PyTorch has been the most widely used deep learning library for research since 2019 by a wide margin. In short, for many practitioners and researchers, PyTorch offers just the right balance between usability and features.

1. PyTorch is a tensor library that extends the concept of array-oriented programming library NumPy with the additional feature of accelerated computation on GPUs, thus providing a seamless switch between CPUs and GPUs.

2. PyTorch is an automatic differentiation engine, also known as autograd, which enables the automatic computation of gradients for tensor operations, simplifying backpropagation and model optimization.

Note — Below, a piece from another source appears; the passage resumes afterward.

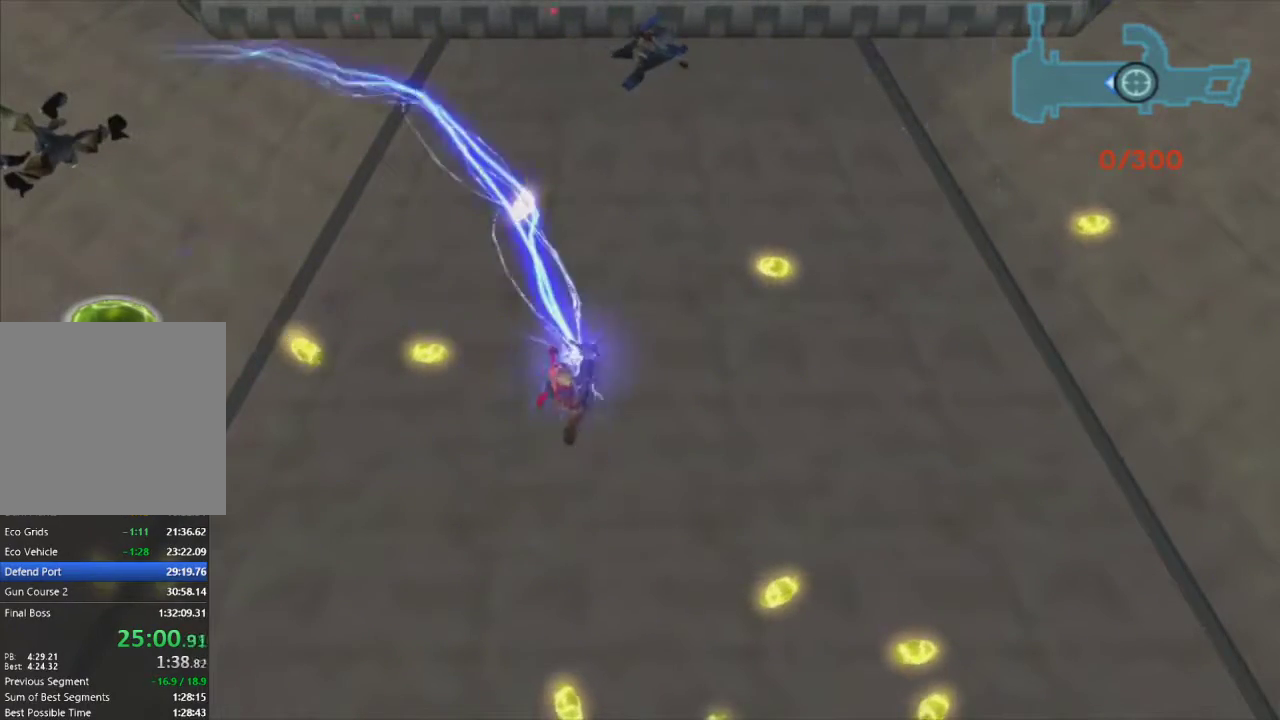
{"buttons": ["R1"], "left_stick": "up-left", "right_stick": "center", "events": [[117, "left_stick", "down"], [233, "left_stick", "down-left"], [500, "left_stick", "up-left"]]}
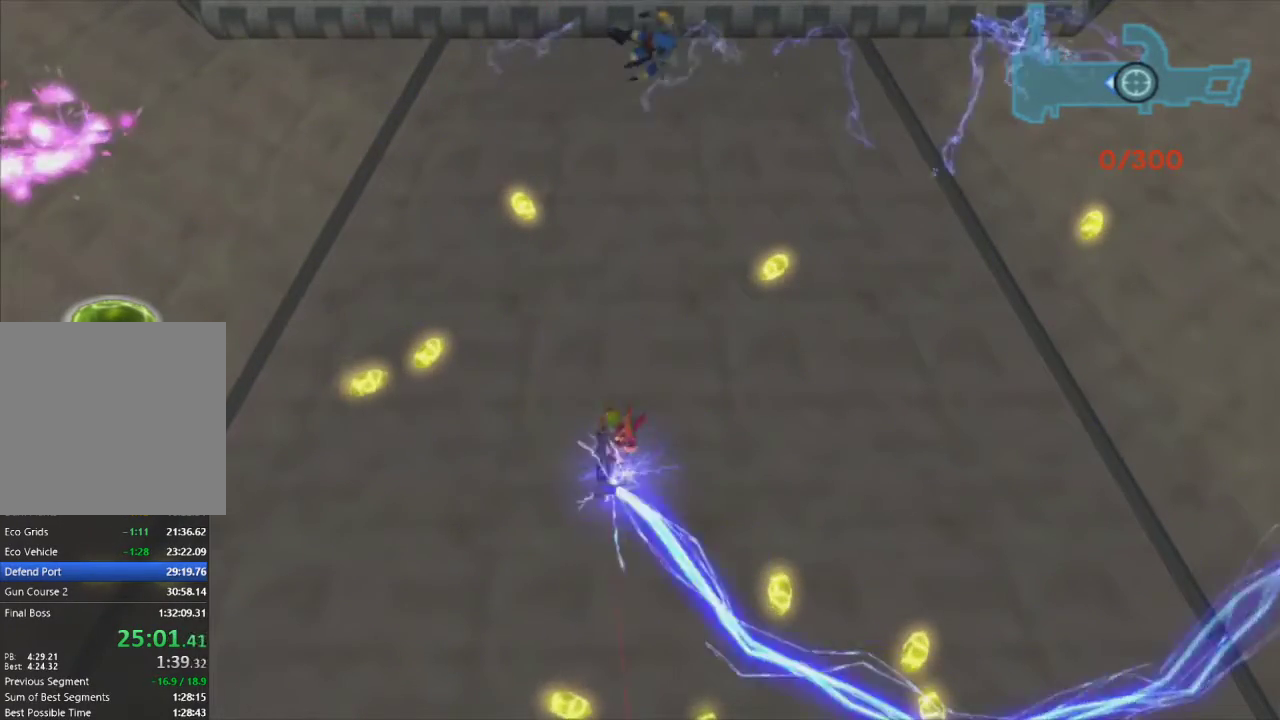
{"buttons": ["R1"], "left_stick": "down-right", "right_stick": "center", "events": [[117, "left_stick", "up"], [267, "left_stick", "up-right"], [467, "left_stick", "down-right"]]}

3. PyTorch is a deep learning library, meaning that it offers modular, flexible, and efficient building blocks (including pre-trained models, loss functions, and optimizers) for designing and training a wide range of deep learning models, catering to both researchers and developers.


In [None]:
import torch

In [None]:
torch.cuda.is_available()

In [None]:
tensor0d = torch.tensor(1) 
tensor1d = torch.tensor([1, 2, 3])
tensor2d = torch.tensor([[1, 2, 2], [3, 4, 5]])
tensor3d = torch.tensor([[[1, 2], [3, 4]], [[5, 6], [7, 8]]])

In [None]:
print(tensor1d.dtype)

In [None]:
torch.tensor([1.0, 2.0, 3.0]).dtype

In [None]:
tensor2d

In [None]:
tensor2d.shape

In [None]:
print(tensor2d.reshape(3, 2))

In [None]:
print(tensor2d.T)

In [None]:
print(tensor2d.matmul(tensor2d.T))

In [None]:
print(tensor2d @ tensor2d.T)

more info on [pytorch](https://pytorch.org/docs/stable/tensors.html)

## Data Modeling
Let's take one variable (`xs`) and one target variable (`ys` - target).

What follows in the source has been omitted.